* Extrait choisi
########

TV et famille

 

— Elle abrutit et empêche la communication. Elle crée des solitudes.

 

Elle n'abrutit pas, parce que ceux qui la dirigent, ceux qui y gagnent leur croûte n'y trouveraient pas leur compte. Elle n'abrutit pas parce que la bête humaine n'est pas abrutissable et surtout parce que les abrutis sont toujours les autres qui, soit-dit entre nous, ne le savent pas. C'est bien ça, ils ne le savent pas, mais, nous, nous le savons. Il est clair que si les abrutis n'existaient pas, il faudrait les inventer : pour la sensation d'avoir un brin, un léger, très léger brin, d'intelligence en plus.

 

            Elle nous abrutit car elle nous écrase avec la souffrance des images des autres. Des images qui, loin dans  l’espace et dans le temps, ont un corps, qui ne se décharge pas pour autant à travers elles. Elles sont là, avec leurs yeux plus souffrants que nature; leurs sourires plus fades que les nôtres. Elle nous abrutit parce qu'elle nous prend toute notre capacité d'écoute.

########

Extractions de texte par page:
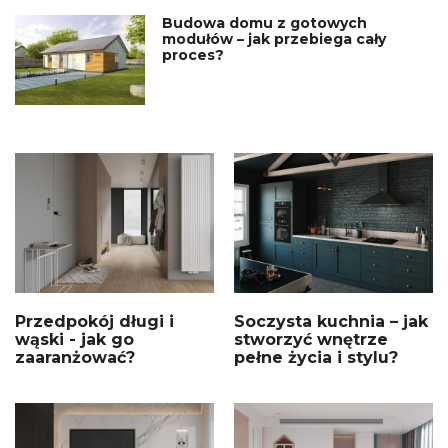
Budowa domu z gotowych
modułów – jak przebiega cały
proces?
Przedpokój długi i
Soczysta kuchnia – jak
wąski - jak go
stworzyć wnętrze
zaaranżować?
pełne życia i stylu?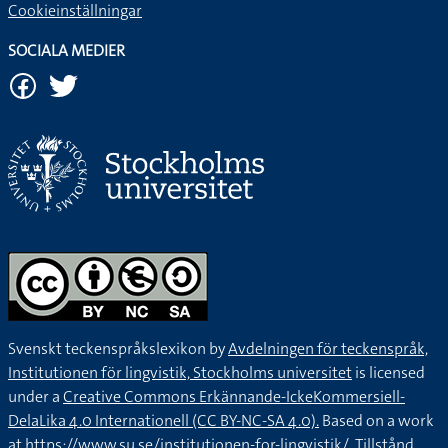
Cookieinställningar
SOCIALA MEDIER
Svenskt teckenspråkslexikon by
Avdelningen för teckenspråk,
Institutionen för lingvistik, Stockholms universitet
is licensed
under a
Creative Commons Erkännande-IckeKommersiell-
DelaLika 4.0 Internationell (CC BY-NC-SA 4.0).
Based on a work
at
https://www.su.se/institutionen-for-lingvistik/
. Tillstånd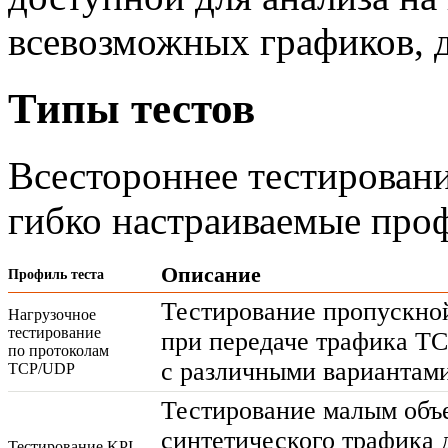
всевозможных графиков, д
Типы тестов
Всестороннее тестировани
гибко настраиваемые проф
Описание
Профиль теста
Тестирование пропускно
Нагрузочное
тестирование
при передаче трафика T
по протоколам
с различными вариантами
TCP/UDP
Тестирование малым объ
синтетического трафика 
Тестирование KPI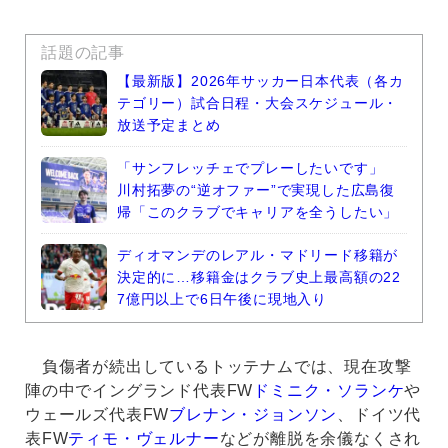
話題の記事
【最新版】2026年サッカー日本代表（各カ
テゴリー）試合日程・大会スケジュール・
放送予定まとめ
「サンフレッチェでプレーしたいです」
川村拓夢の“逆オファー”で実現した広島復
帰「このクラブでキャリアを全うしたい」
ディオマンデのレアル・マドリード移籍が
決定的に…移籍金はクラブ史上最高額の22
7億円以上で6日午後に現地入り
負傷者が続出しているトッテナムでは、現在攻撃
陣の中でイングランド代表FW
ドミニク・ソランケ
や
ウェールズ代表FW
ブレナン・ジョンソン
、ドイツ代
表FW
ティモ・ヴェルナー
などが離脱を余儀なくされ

########

* Série de consignes
[1] D'après le texte sur la télévision et la famille, pour quelle raison faudrait-il inventer les abrutis s'ils n'existaient pas ?
[2] Indiquez si chacune des affirmations suivantes concorde avec le texte sur la télévision et la famille, en citant les mots du texte qui tranchent. (a) La bête humaine ne peut pas être abrutie. (b) Les abrutis savent qu'ils le sont. (c) Les sourires des images sont plus fades que les nôtres.
[3] Écrivez la suite du texte sur la télévision et la famille à partir de sa dernière phrase.

* Réponses par point
[1] Pour avoir la sensation d'avoir un léger, très léger brin d'intelligence en plus.

[2]
(a) Oui : « la bête humaine n'est pas abrutissable ».
(b) Non : « les abrutis sont toujours les autres qui, soit-dit entre nous, ne le savent pas ».
(c) Oui : « leurs sourires plus fades que les nôtres ».

[3]
 

            Elle n’abrutit pas parce que quand on rentre, abruti par une journée de travail vide, elle nous permet de nous isoler sans devoir rendre de comptes à personne. Vraiment à personne : à nous-mêmes non plus. Elle n’abrutit pas parce qu’elle nous permet de jouir d’une passivité trop souvent chassée.

 

            Elle crée des solitudes parce que nous en avons besoin : seul était l'adolescent qui se masturbait devant un rêve, seul est le teen qui se branle yeux et oreilles remplis du corps de Madona. Il serait seul même devant les ébats amoureux de Marc et Pauline, il serait encore plus seul dans ses ébats avec l'autre...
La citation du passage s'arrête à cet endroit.